The default for many movies centering women is still romance. “Women Talking” does offer a likely suitor in August (Ben Whishaw), a schoolteacher newly returned to the community who is very in love with Ona (Rooney Mara). Ona is pregnant with her rapist’s child, though, and her focus on protecting her baby and her community takes precedence over her ambiguous feelings for August. In this story, at least, patriarchy can’t be healed through love.

Neither does the film lean into paranoid supernatural thriller tropes, a la “Rosemary’s Baby.”  The men tell the women demons are responsible for assaulting them, but that’s a lie. “Women Talking” starts after the otherworldly pretense has already exploded. It’s not a movie about mysterious harm but about dull, very explainable harm that has been already done.

The film could also be about justice — either via violent revenge or through the legal system. But while one woman, Salome (Claire Foy) does try to attack the rapist at the very beginning of the movie, she’s stopped, and that’s the extent of retaliatory violence we witness. Similarly, the film sidesteps courthouse drama. The men take legal action, but it’s all off-screen. No lawyers offer answers here.

Instead, most of “Women Talking” is, like the title says, women talking. The ensemble cast — including Mariche (Jesse Buckley), a battered wife, and Ona’s mother Agata (Judith Ivey) — sit in the barn and try to figure out what to do. They discuss their anger, their fear, their betrayal, their faith. They argue over what they owe their brothers and sons and husbands and what they owe their daughters and themselves. They talk about whether they can, or should, forgive the men who have harmed them.

Instead, most of “Women Talking” is, like the title says, women talking.

The stagey set-up doesn’t just refuse to use genre tropes; it also violates many of the critical expectations that signal “quality” to critics and moviegoers. The characters don’t have the clever quirks of the indie film. Nor is there an Oscar-bait performance rich in ambiguous nobility and self-sacrifice. The performances are emotional, but the characters aren’t exactly there to emote. Instead, they offer didactic perspectives; important moments in the movie feel more like Platonic dialogue than like drama. If violence is wrong, if murder is wrong, then what is the moral choice? How do we pursue the good?

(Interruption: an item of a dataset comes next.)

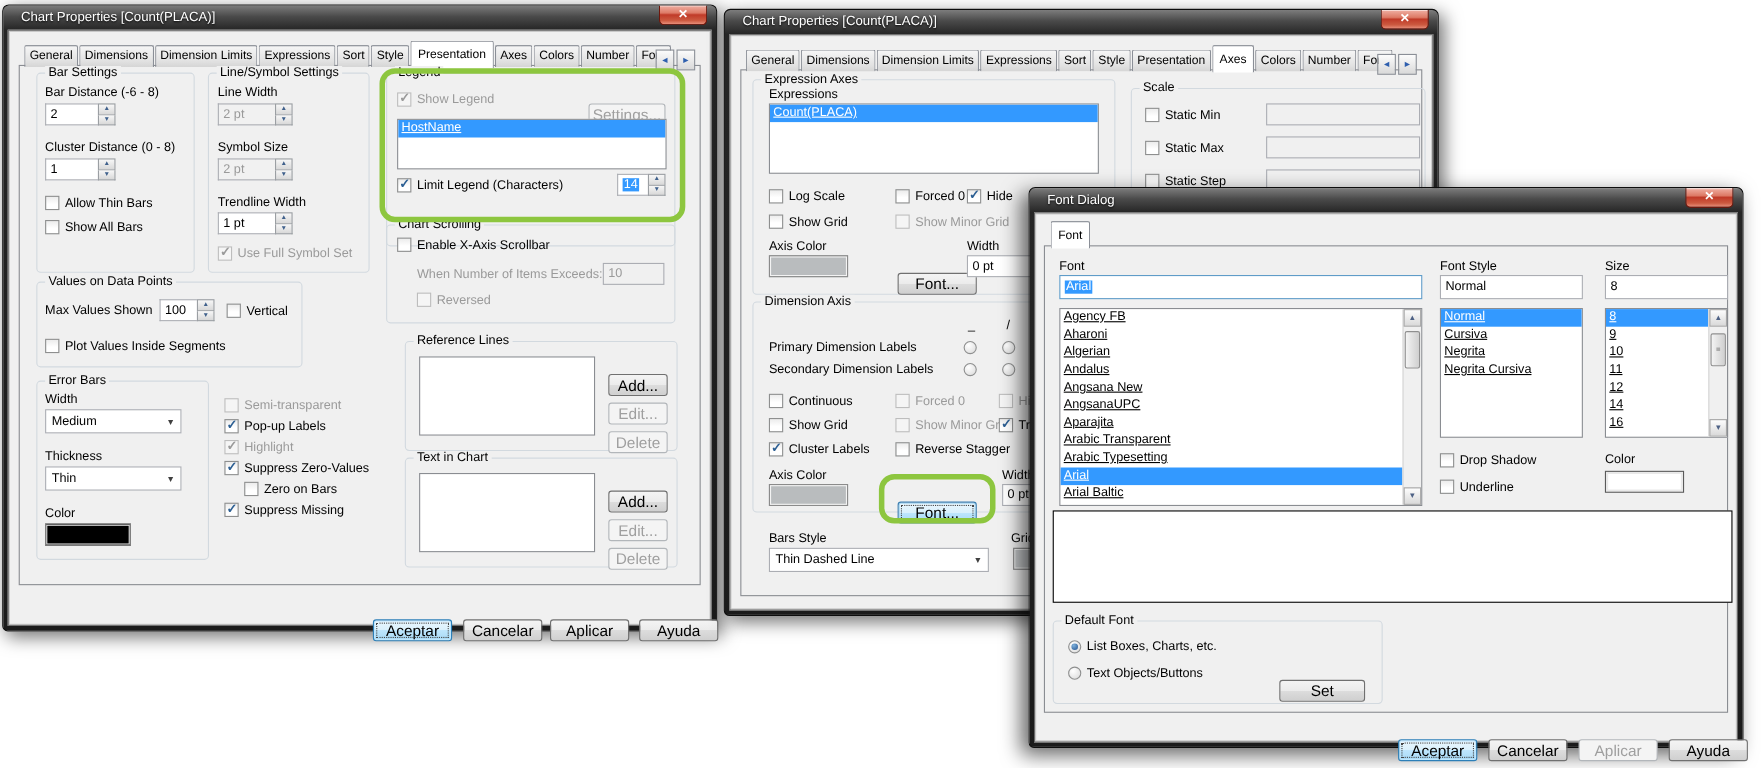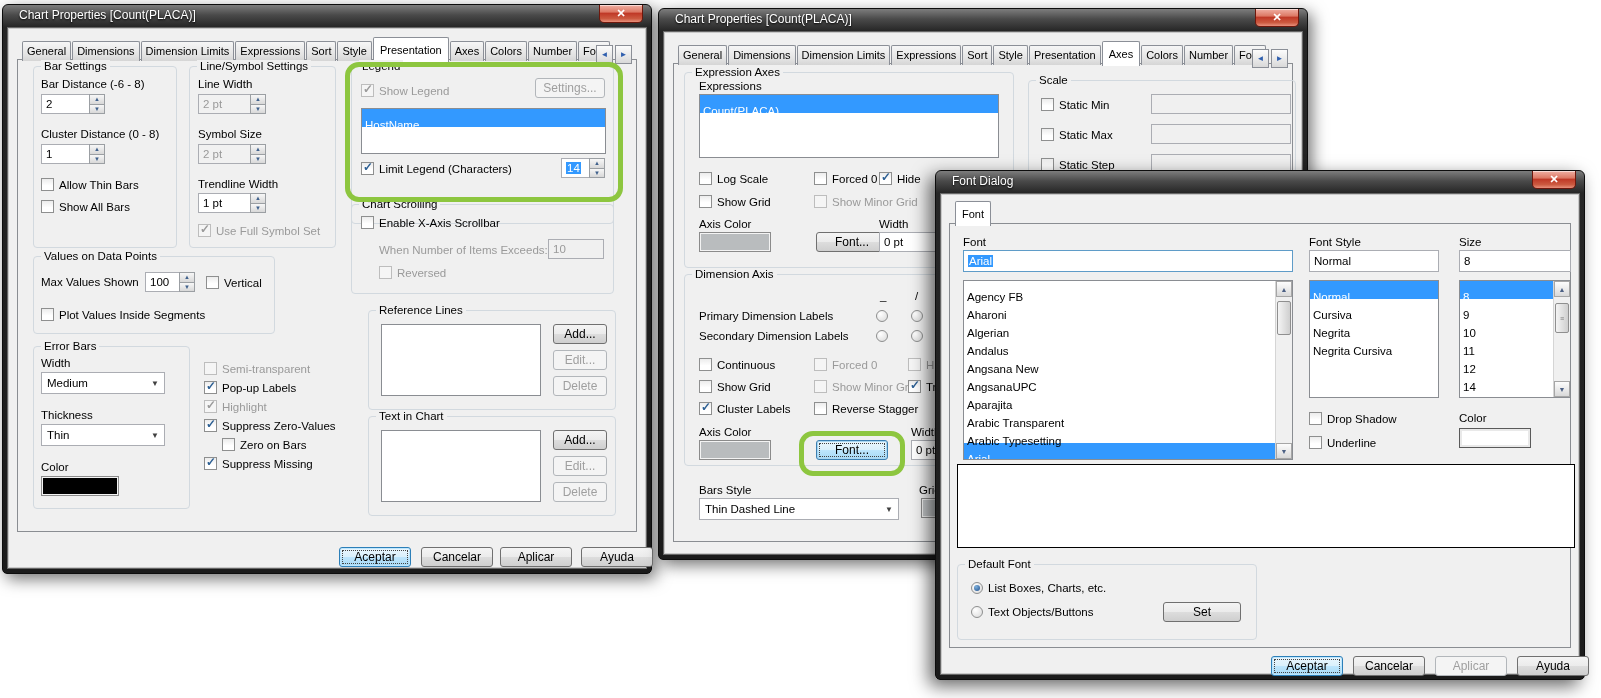"Settings..." .btn { font-size: 12px -> 14px; margin-top: none -> 16px }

The movie’s insistence on telling rather than showing can feel constraining, irritating and deliberately obvious. August is told that it is not his place to speak not once, but several times. A trans character loses his voice. Greta (Sheila McCarthy) illustrates her points with folksy anecdotes about the behavior of her horses.

But the demand for complexity can also be a demand to tell stories in a familiar way that justifies and excuses. Trained on old stories, we want to hear that the status quo can fix itself through love, through the law, through violence. We want to hear that the status quo is tangled, and that we should appreciate the knots for their aesthetic intertwining. But as a number of the women point out with some bitterness, sometimes nuance can distract from the main issue: how to help survivors.

The answer, not surprisingly, is complicated. But despite some missteps, it’s hard not to admire the movie’s stubborn courage. Polley refuses to give audiences the narrative they expect or want. If the result is uncomfortable — well, finding a new trail, and a new life, isn’t always easy or painless. “Women Talking” insists, though, that it’s worth doing.